やっぱりいた。あの日死んだ息子に惨殺された。あの母親だ。
母親はぼーっと座っていた。
「おい由梨」
その声で母親は私を見る。
ちっ、私は舌打ちをした。
「おい、もしかして・・・いるのか」
伯父が聞いてくる。
「あんたのせいできづかれたじゃない」
私は伯父を睨み付ける。
すると、そのやり取りを見ていたあの母親が近づいてくる。
「ねえ、あなた私が見えるのよね。なんで私は死んだの?」
女は憔悴しきった顔で私に訪ねてくる。
「わからないんですか?あんたは息子さんに殺されたんですよ。理由?理由なんて言わなくてもわかるでしょう?あんたがしたことは息子さんは知ってたんだよ。その上で息子さんは亡き者でありながら、あんたに制裁を加えた。この世に天国や地獄があるなら間違いなく、息子さんは地獄行きだよ。あんたのせいでね」
私は淡々と言い続けた。
母親は動揺していた。まさか死んだはずの息子に殺されたなどそうそう信じられる話ではない。
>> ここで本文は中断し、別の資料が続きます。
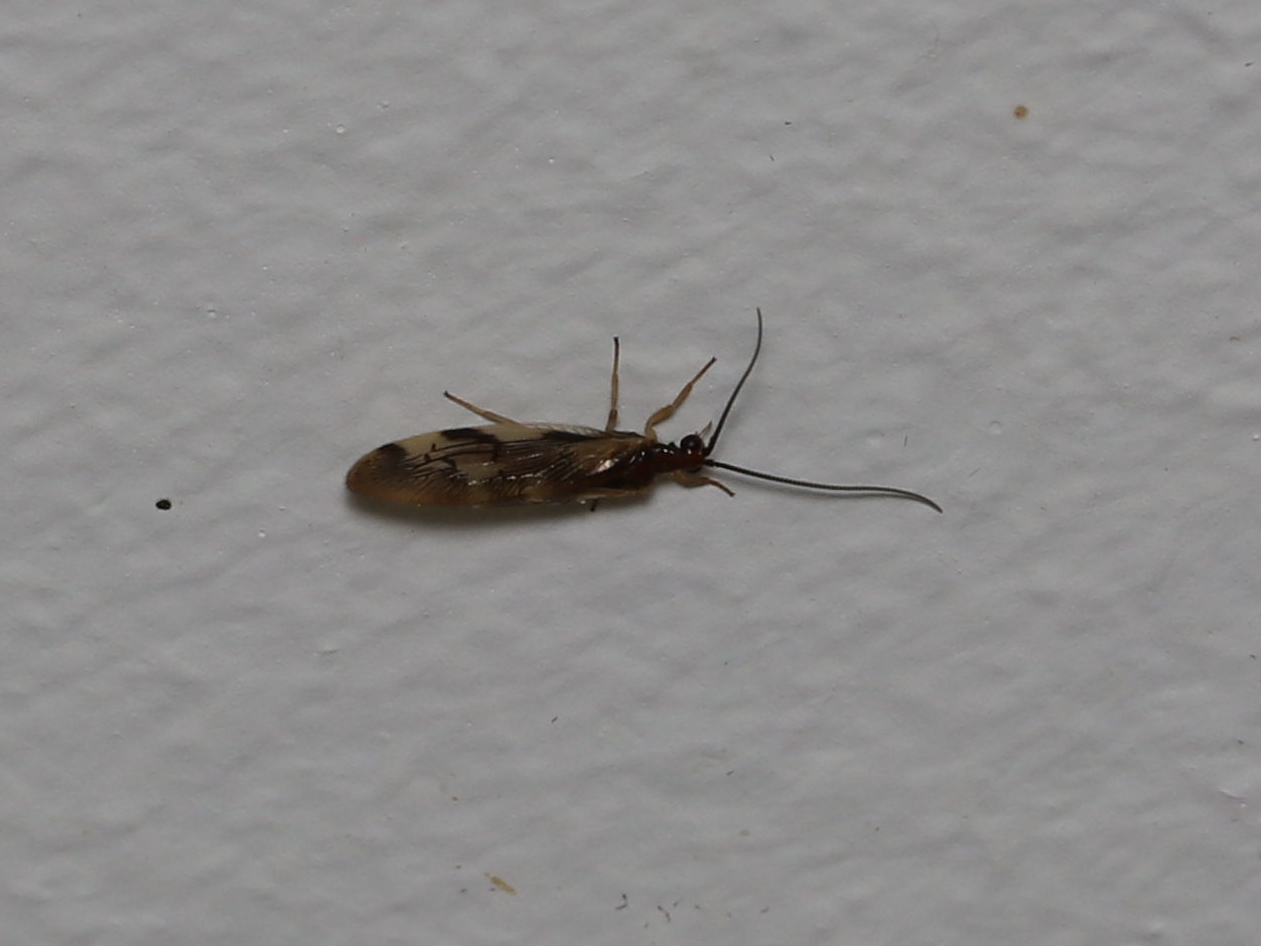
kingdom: Animalia
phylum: Arthropoda
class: Insecta
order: Neuroptera
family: Sisyridae
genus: Climacia
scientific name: Climacia areolaris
しかし、自分が殺された事実を私にはっきりと言われ疑惑は確証になったのだろう。
「あんたはこれからもここで悩み続ければいいのよ」
私はその言葉を行って扉を閉めた。
母親の叫び声ともわからない声がが聞こえた気がしたが無視をした。
「おい、いいのか?あんなこと言って」
伯父は困惑していた。
「事実を伝えたまでだよ。さあ、はやく部屋に入りましょう」
ヨウチューバーが入居予定の部屋の前についた。